**Task list**
a: Answer each question from the inspection report excerpt, one answer per line, marked (i), (ii), (iii) to match.
(i) To what percent was Unit 1 power reduced on December 13, 2010?
(ii) On what date was the unit returned to full power?
(iii) On what date was TI 2515/172, Revision 1 issued?
b: Decide whether each statement below agrees with the inspection report excerpt. Answer yes or no and quote the words that settle it.
(i) The falling condenser vacuum was caused by debris from the lake.
(ii) The inspectors judged the operator response to be inappropriate.
(iii) TI 2515/172 was first issued in 2010.
c: List every calendar date that appears in the inspection report excerpt.

**Extract provided**
---
The inspectors also verified that this issue was entered into the CAP with the appropriate significance characterization.

This event followup review constituted one sample as defined in IP 71153-05.

b. Findings

No findings of significance were identified.

.4 Loss of Unit 1 East Main Feed Pump Due to Debris in the Main Feed Pump Condenser

a. Inspection Scope

On December 13, 2010, Unit 1 power was reduced to 49 percent because the east main feedwater pump condenser vacuum was lowering and operators subsequently manually tripped the pump. The lowering vacuum was caused by a large influx of debris from the lake because of high winds and rough lake conditions. After both main feed water pump condensers were cleaned, the unit was returned to full power on December 15, 2010.

The inspectors evaluated operator performance and determined that the operator response was appropriate and in accordance with procedures and training.

The inspectors also verified that this issue was entered into the CAP with the appropriate significance characterization.

This event followup review constituted one sample as defined in IP 71153-05

b. Findings

No findings of significance were identified.

4OA5 Other Activities

.1 Reactor Coolant System Dissimilar Metal Butt Welds (Temporary Instruction 2515/172)

a. Inspection Scope

The inspectors conducted a review of licensee activities regarding dissimilar metal butt weld mitigation and inspection implemented in accordance with the industry self-imposed mandatory requirements of Materials Reliability Program -139, Primary System Piping Butt Weld Inspection and Evaluation Guidelines. Temporary Instruction (TI) 2515/172, Reactor Coolant System Dissimilar Metal Butt Welds was issued February 21, 2008, to support the evaluation of the licensees implementation of MRP-139. Subsequent to that, TI 2515/172, Revision 1 was issued on May 27, 2010.
---
**Data supplied**
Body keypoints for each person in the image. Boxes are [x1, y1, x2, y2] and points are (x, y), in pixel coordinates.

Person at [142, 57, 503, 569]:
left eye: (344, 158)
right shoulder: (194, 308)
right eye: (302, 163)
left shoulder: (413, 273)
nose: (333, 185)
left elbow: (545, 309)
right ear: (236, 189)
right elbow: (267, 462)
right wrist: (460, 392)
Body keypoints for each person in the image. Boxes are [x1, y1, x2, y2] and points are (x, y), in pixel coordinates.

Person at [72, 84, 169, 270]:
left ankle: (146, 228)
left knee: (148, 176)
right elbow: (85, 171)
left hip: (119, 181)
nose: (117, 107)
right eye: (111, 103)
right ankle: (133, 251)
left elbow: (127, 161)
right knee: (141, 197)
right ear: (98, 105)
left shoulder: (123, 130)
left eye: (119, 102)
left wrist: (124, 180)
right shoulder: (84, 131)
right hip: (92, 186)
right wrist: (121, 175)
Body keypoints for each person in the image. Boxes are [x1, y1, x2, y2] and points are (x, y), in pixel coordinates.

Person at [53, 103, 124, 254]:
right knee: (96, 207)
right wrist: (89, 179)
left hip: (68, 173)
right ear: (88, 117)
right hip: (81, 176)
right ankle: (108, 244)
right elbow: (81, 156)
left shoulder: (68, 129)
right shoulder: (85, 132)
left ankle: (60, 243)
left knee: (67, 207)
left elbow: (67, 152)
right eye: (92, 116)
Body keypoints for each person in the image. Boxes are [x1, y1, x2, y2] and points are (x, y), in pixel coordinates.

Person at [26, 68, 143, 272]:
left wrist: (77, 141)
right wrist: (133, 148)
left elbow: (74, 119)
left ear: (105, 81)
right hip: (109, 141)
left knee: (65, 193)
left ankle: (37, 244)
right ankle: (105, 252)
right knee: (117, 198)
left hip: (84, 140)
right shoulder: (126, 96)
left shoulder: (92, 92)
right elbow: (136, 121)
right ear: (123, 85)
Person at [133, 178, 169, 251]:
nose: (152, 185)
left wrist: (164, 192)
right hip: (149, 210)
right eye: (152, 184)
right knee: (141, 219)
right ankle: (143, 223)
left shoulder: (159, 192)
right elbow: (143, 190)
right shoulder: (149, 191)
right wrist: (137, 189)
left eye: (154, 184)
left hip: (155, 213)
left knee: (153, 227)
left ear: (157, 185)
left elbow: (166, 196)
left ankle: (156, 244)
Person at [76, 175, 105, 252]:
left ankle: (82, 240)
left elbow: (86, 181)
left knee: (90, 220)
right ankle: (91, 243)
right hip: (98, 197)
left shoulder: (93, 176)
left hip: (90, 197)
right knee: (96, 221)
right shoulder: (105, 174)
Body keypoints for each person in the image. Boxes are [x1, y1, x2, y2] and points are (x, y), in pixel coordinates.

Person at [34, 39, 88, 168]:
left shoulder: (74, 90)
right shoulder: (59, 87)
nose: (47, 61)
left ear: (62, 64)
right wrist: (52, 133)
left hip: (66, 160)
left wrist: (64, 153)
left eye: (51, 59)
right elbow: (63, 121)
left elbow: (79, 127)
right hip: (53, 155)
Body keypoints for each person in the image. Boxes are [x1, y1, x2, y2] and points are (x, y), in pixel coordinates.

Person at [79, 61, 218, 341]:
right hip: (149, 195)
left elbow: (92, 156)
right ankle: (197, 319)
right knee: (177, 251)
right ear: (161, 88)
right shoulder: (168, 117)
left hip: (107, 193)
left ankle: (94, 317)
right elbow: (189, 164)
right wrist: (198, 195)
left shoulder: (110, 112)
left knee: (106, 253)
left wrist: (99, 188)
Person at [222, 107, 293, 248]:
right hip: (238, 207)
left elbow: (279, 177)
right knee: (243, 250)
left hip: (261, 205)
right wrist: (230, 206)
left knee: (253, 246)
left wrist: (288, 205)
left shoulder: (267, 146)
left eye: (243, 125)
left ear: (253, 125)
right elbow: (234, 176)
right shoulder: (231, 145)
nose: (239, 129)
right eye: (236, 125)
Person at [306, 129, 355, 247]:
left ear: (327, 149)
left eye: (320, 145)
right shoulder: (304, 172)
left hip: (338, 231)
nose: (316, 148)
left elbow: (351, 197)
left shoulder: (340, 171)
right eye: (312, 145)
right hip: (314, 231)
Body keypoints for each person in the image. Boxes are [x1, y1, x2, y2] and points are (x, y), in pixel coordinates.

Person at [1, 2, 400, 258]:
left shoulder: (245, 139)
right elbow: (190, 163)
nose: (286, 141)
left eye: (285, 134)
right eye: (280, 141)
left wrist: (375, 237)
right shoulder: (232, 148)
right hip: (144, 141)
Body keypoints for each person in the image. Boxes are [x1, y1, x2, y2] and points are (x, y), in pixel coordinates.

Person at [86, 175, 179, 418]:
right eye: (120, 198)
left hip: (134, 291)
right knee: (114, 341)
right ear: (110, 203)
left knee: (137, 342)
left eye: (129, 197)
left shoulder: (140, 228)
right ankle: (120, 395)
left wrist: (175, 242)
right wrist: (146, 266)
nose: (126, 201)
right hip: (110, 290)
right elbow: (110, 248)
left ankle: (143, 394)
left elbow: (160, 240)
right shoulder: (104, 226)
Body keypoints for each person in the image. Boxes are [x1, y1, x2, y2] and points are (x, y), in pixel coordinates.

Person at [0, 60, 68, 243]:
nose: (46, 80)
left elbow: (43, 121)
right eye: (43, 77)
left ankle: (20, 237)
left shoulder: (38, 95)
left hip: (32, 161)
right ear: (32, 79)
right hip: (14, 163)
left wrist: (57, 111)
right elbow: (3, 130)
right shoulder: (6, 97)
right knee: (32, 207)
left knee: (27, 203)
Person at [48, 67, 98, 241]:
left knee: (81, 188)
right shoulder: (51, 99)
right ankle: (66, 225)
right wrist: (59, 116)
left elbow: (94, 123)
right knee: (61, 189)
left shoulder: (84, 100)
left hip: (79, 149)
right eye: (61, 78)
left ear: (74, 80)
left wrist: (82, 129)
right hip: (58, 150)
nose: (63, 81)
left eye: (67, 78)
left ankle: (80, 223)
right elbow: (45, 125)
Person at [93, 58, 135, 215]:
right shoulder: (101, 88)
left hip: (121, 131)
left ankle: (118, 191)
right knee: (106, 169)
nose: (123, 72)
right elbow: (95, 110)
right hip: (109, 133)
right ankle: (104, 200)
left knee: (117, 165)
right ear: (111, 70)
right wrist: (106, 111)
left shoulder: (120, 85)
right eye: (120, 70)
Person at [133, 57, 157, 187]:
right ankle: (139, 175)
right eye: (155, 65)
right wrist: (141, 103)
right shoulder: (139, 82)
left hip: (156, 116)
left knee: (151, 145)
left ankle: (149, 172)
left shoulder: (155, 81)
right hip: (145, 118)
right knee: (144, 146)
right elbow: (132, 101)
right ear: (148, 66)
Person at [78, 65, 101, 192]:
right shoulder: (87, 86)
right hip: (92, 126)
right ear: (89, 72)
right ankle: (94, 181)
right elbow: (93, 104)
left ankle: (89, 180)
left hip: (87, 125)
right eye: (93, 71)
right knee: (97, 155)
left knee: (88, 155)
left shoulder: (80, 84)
---
**Solutions to the tasks**
a:
(i) 49 percent
(ii) December 15, 2010
(iii) May 27, 2010

b:
(i) Yes: "The lowering vacuum was caused by a large influx of debris from the lake because of high winds and rough lake conditions."
(ii) No: "determined that the operator response was appropriate and in accordance with procedures and training."
(iii) No: "was issued February 21, 2008"

c:
December 13, 2010
December 15, 2010
February 21, 2008
May 27, 2010